The bird's-eye-view diagrams that illustrate where to position the lights, reflectors, gobos, etc. are very very helpful. Again, not all books do this. Not all instructors want to take the time to do this. It makes a lot of difference. These are not lazy authors.
Quite frankly, the only thing I was not too crazy about was a figurine used in several of the the photos. But that is just a superficial subjective thing that does not take away from the quality of this book. Just saying for completeness. :)
In summary, there is just so much meat to this book that my review can't do it justice. Unless you are already a master photographer, I think there's something in here for you.
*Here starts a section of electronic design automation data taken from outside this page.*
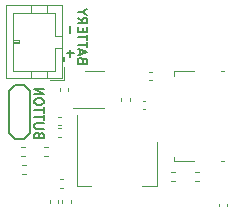
<source format=gbr>
%TF.GenerationSoftware,KiCad,Pcbnew,(6.0.0)*%
%TF.CreationDate,2022-03-25T10:48:22+03:00*%
%TF.ProjectId,Ringturnpage,52696e67-7475-4726-9e70-6167652e6b69,rev?*%
%TF.SameCoordinates,Original*%
%TF.FileFunction,Legend,Bot*%
%TF.FilePolarity,Positive*%
%FSLAX46Y46*%
G04 Gerber Fmt 4.6, Leading zero omitted, Abs format (unit mm)*
G04 Created by KiCad (PCBNEW (6.0.0)) date 2022-03-25 10:48:22*
%MOMM*%
%LPD*%
G01*
G04 APERTURE LIST*
%ADD10C,0.200000*%
%ADD11C,0.120000*%
%ADD12C,0.150000*%
G04 APERTURE END LIST*
D10*
X140904761Y-84137142D02*
X140295238Y-84137142D01*
X140600000Y-84441904D02*
X140600000Y-83832380D01*
X137977142Y-91059523D02*
X137939047Y-90945238D01*
X137900952Y-90907142D01*
X137824761Y-90869047D01*
X137710476Y-90869047D01*
X137634285Y-90907142D01*
X137596190Y-90945238D01*
X137558095Y-91021428D01*
X137558095Y-91326190D01*
X138358095Y-91326190D01*
X138358095Y-91059523D01*
X138320000Y-90983333D01*
X138281904Y-90945238D01*
X138205714Y-90907142D01*
X138129523Y-90907142D01*
X138053333Y-90945238D01*
X138015238Y-90983333D01*
X137977142Y-91059523D01*
X137977142Y-91326190D01*
X138358095Y-90526190D02*
X137710476Y-90526190D01*
X137634285Y-90488095D01*
X137596190Y-90450000D01*
X137558095Y-90373809D01*
X137558095Y-90221428D01*
X137596190Y-90145238D01*
X137634285Y-90107142D01*
X137710476Y-90069047D01*
X138358095Y-90069047D01*
X138358095Y-89802380D02*
X138358095Y-89345238D01*
X137558095Y-89573809D02*
X138358095Y-89573809D01*
X138358095Y-89192857D02*
X138358095Y-88735714D01*
X137558095Y-88964285D02*
X138358095Y-88964285D01*
X138358095Y-88316666D02*
X138358095Y-88164285D01*
X138320000Y-88088095D01*
X138243809Y-88011904D01*
X138091428Y-87973809D01*
X137824761Y-87973809D01*
X137672380Y-88011904D01*
X137596190Y-88088095D01*
X137558095Y-88164285D01*
X137558095Y-88316666D01*
X137596190Y-88392857D01*
X137672380Y-88469047D01*
X137824761Y-88507142D01*
X138091428Y-88507142D01*
X138243809Y-88469047D01*
X138320000Y-88392857D01*
X138358095Y-88316666D01*
X137558095Y-87630952D02*
X138358095Y-87630952D01*
X137558095Y-87173809D01*
X138358095Y-87173809D01*
X140577142Y-81855238D02*
X140577142Y-82464761D01*
X141647142Y-84750000D02*
X141609047Y-84635714D01*
X141570952Y-84597619D01*
X141494761Y-84559523D01*
X141380476Y-84559523D01*
X141304285Y-84597619D01*
X141266190Y-84635714D01*
X141228095Y-84711904D01*
X141228095Y-85016666D01*
X142028095Y-85016666D01*
X142028095Y-84750000D01*
X141990000Y-84673809D01*
X141951904Y-84635714D01*
X141875714Y-84597619D01*
X141799523Y-84597619D01*
X141723333Y-84635714D01*
X141685238Y-84673809D01*
X141647142Y-84750000D01*
X141647142Y-85016666D01*
X141456666Y-84254761D02*
X141456666Y-83873809D01*
X141228095Y-84330952D02*
X142028095Y-84064285D01*
X141228095Y-83797619D01*
X142028095Y-83645238D02*
X142028095Y-83188095D01*
X141228095Y-83416666D02*
X142028095Y-83416666D01*
X142028095Y-83035714D02*
X142028095Y-82578571D01*
X141228095Y-82807142D02*
X142028095Y-82807142D01*
X141647142Y-82311904D02*
X141647142Y-82045238D01*
X141228095Y-81930952D02*
X141228095Y-82311904D01*
X142028095Y-82311904D01*
X142028095Y-81930952D01*
X141228095Y-81130952D02*
X141609047Y-81397619D01*
X141228095Y-81588095D02*
X142028095Y-81588095D01*
X142028095Y-81283333D01*
X141990000Y-81207142D01*
X141951904Y-81169047D01*
X141875714Y-81130952D01*
X141761428Y-81130952D01*
X141685238Y-81169047D01*
X141647142Y-81207142D01*
X141609047Y-81283333D01*
X141609047Y-81588095D01*
X141609047Y-80635714D02*
X141228095Y-80635714D01*
X142028095Y-80902380D02*
X141609047Y-80635714D01*
X142028095Y-80369047D01*
D11*
%TO.C,R1*%
X144930000Y-87906359D02*
X144930000Y-88213641D01*
X145690000Y-87906359D02*
X145690000Y-88213641D01*
%TO.C,R5*%
X151206359Y-94950000D02*
X151513641Y-94950000D01*
X151206359Y-94190000D02*
X151513641Y-94190000D01*
%TO.C,C2*%
X146957836Y-88870000D02*
X146742164Y-88870000D01*
X146957836Y-88150000D02*
X146742164Y-88150000D01*
%TO.C,R2*%
X136436359Y-92110000D02*
X136743641Y-92110000D01*
X136436359Y-92870000D02*
X136743641Y-92870000D01*
%TO.C,C9*%
X139807836Y-90230000D02*
X139592164Y-90230000D01*
X139807836Y-89510000D02*
X139592164Y-89510000D01*
%TO.C,R3*%
X138396359Y-92110000D02*
X138703641Y-92110000D01*
X138396359Y-92870000D02*
X138703641Y-92870000D01*
%TO.C,J1*%
X153400000Y-93270000D02*
X153660000Y-93270000D01*
X149350000Y-93270000D02*
X149350000Y-92890000D01*
X151120000Y-85650000D02*
X149350000Y-85650000D01*
X149350000Y-85650000D02*
X149350000Y-86030000D01*
X149350000Y-93270000D02*
X151120000Y-93270000D01*
X153660000Y-85650000D02*
X153400000Y-85650000D01*
%TO.C,U1*%
X142657500Y-88750000D02*
X140857500Y-88750000D01*
X142657500Y-85630000D02*
X141857500Y-85630000D01*
X142657500Y-88750000D02*
X143457500Y-88750000D01*
X142657500Y-85630000D02*
X143457500Y-85630000D01*
%TO.C,C8*%
X139602164Y-91210000D02*
X139817836Y-91210000D01*
X139602164Y-90490000D02*
X139817836Y-90490000D01*
%TO.C,R4*%
X149156359Y-94940000D02*
X149463641Y-94940000D01*
X149156359Y-94180000D02*
X149463641Y-94180000D01*
%TO.C,C5*%
X139910000Y-96612164D02*
X139910000Y-96827836D01*
X140630000Y-96612164D02*
X140630000Y-96827836D01*
%TO.C,J4*%
X139300000Y-80710000D02*
X139300000Y-82660000D01*
X139300000Y-83660000D02*
X139300000Y-85610000D01*
X135190000Y-86220000D02*
X135190000Y-80100000D01*
X139300000Y-85610000D02*
X135800000Y-85610000D01*
X139910000Y-83660000D02*
X139300000Y-83660000D01*
X138600000Y-86220000D02*
X138600000Y-85610000D01*
X135800000Y-83160000D02*
X136300000Y-83160000D01*
X140070000Y-86380000D02*
X138865000Y-86380000D01*
X136300000Y-83060000D02*
X135800000Y-83060000D01*
X135800000Y-80710000D02*
X139300000Y-80710000D01*
X137300000Y-80100000D02*
X137300000Y-80710000D01*
X140070000Y-85270000D02*
X140070000Y-86380000D01*
X139910000Y-86220000D02*
X135190000Y-86220000D01*
X140110000Y-84460000D02*
X140110000Y-84760000D01*
X139300000Y-82660000D02*
X139910000Y-82660000D01*
X139910000Y-80100000D02*
X139910000Y-86220000D01*
X135800000Y-85610000D02*
X135800000Y-80710000D01*
X135190000Y-80100000D02*
X139910000Y-80100000D01*
X135800000Y-83260000D02*
X136300000Y-83260000D01*
X140110000Y-84760000D02*
X139910000Y-84760000D01*
X139910000Y-84460000D02*
X140110000Y-84460000D01*
X140010000Y-84460000D02*
X140010000Y-84760000D01*
X136300000Y-83260000D02*
X136300000Y-83060000D01*
X137300000Y-86220000D02*
X137300000Y-85610000D01*
X138600000Y-80100000D02*
X138600000Y-80710000D01*
%TO.C,C3*%
X139700000Y-87122164D02*
X139700000Y-87337836D01*
X140420000Y-87122164D02*
X140420000Y-87337836D01*
%TO.C,C4*%
X139987836Y-94820000D02*
X139772164Y-94820000D01*
X139987836Y-95540000D02*
X139772164Y-95540000D01*
%TO.C,C7*%
X153910000Y-97097836D02*
X153910000Y-96882164D01*
X153190000Y-97097836D02*
X153190000Y-96882164D01*
%TO.C,U2*%
X147960000Y-91630000D02*
X147960000Y-95390000D01*
X147960000Y-95390000D02*
X146700000Y-95390000D01*
X141140000Y-95390000D02*
X142400000Y-95390000D01*
X141140000Y-89380000D02*
X141140000Y-95390000D01*
D12*
%TO.C,J5*%
X136705000Y-86815000D02*
X135905000Y-86815000D01*
X135405000Y-87315000D02*
X135405000Y-90915000D01*
X135405000Y-90915000D02*
X135905000Y-91415000D01*
X136705000Y-91415000D02*
X137205000Y-90915000D01*
X135905000Y-91415000D02*
X136705000Y-91415000D01*
X137205000Y-87315000D02*
X136705000Y-86815000D01*
X137205000Y-90915000D02*
X137205000Y-87315000D01*
X135905000Y-86815000D02*
X135405000Y-87315000D01*
D11*
%TO.C,R6*%
X136853641Y-93630000D02*
X136546359Y-93630000D01*
X136853641Y-94390000D02*
X136546359Y-94390000D01*
%TO.C,C1*%
X147517836Y-85700000D02*
X147302164Y-85700000D01*
X147517836Y-86420000D02*
X147302164Y-86420000D01*
%TO.C,C6*%
X138890000Y-96817836D02*
X138890000Y-96602164D01*
X139610000Y-96817836D02*
X139610000Y-96602164D01*
%TD*%
M02*

</source>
I highly recommend this book.
- Detailed explanations that help you understand the science of lighting.
- Excellent photos that illustrate what techniques work and, also important, what doesn't.
- Bird's-eye-view diagrams that illustrate where to position the lights, reflectors, gobos, etc.
- none, unless an in-depth explanation of lighting is not for you. And we do have choices. :)
Well laid out, easy to read, excellent diagrams and a wealth of information that will stick with you because the scientific principles that go hand in hand with photography are spelled out in detail.